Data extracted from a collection
++++++

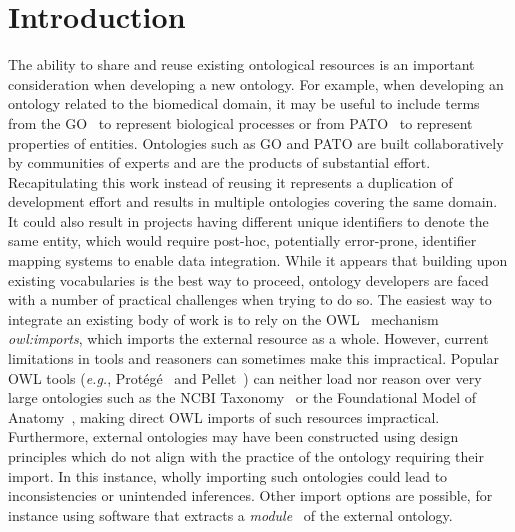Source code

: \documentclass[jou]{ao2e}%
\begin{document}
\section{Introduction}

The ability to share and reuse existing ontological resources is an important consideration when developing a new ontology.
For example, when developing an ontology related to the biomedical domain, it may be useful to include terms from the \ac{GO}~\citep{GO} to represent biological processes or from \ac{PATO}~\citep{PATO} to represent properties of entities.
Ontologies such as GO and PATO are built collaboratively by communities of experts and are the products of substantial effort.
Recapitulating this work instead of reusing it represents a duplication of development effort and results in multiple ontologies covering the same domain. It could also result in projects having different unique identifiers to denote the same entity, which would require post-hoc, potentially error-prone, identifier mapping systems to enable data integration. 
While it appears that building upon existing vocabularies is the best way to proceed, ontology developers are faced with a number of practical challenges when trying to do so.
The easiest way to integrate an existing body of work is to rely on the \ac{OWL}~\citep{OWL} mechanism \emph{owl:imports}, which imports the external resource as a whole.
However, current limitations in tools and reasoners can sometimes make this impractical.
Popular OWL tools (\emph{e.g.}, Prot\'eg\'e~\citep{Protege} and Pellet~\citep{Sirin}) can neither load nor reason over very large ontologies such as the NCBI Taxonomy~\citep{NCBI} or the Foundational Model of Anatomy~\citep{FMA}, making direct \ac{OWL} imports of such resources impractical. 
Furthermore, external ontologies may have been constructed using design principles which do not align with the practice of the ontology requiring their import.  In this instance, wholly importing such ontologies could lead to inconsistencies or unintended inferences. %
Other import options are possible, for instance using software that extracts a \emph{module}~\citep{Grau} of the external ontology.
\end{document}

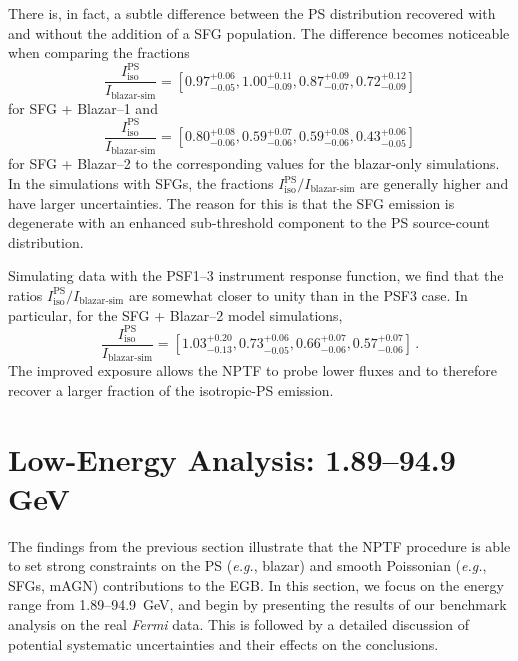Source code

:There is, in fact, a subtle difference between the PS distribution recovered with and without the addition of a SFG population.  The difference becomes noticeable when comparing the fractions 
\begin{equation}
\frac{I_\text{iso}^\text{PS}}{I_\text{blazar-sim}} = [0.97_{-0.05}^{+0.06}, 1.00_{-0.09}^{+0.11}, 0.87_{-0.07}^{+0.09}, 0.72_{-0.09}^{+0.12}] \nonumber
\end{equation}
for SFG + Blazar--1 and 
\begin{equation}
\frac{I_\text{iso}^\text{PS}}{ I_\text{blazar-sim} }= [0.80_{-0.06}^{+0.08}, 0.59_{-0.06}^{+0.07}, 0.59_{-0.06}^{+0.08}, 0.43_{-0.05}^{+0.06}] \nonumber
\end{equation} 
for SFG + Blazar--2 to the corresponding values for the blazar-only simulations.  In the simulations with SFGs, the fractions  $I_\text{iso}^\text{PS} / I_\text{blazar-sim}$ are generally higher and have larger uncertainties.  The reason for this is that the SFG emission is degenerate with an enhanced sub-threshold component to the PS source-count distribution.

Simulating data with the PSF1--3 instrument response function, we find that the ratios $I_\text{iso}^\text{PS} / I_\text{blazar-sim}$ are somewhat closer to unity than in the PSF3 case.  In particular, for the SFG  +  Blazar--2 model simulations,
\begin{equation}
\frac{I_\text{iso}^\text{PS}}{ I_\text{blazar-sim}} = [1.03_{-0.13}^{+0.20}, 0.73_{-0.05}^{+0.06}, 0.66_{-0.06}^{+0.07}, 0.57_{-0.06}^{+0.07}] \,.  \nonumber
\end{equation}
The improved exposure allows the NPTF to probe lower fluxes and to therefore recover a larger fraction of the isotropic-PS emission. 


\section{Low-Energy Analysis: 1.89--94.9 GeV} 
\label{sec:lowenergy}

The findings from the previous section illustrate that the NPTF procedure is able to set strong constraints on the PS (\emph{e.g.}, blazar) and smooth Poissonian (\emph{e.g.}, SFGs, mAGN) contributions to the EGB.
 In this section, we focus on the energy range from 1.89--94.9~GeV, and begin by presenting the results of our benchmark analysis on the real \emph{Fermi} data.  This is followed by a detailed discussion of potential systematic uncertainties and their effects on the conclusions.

++++++

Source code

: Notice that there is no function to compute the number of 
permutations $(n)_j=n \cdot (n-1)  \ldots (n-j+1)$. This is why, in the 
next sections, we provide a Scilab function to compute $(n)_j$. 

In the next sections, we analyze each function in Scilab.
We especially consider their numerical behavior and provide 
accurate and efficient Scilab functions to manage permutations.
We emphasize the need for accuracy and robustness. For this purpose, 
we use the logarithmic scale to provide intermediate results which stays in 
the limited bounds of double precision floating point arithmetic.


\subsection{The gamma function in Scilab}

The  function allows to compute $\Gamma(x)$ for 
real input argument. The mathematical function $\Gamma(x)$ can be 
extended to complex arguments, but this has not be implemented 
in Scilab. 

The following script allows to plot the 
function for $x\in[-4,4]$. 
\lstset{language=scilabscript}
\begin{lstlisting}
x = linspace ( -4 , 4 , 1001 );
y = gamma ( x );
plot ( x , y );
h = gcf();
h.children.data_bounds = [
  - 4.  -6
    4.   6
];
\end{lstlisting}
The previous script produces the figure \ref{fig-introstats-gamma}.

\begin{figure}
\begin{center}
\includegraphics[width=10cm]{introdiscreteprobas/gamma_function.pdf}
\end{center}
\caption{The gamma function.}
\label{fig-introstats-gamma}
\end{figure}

++++++

Among the entries above, how many lines have the string "simulations" in them? Only the number should be given.

■ TASK RESPONSE: 2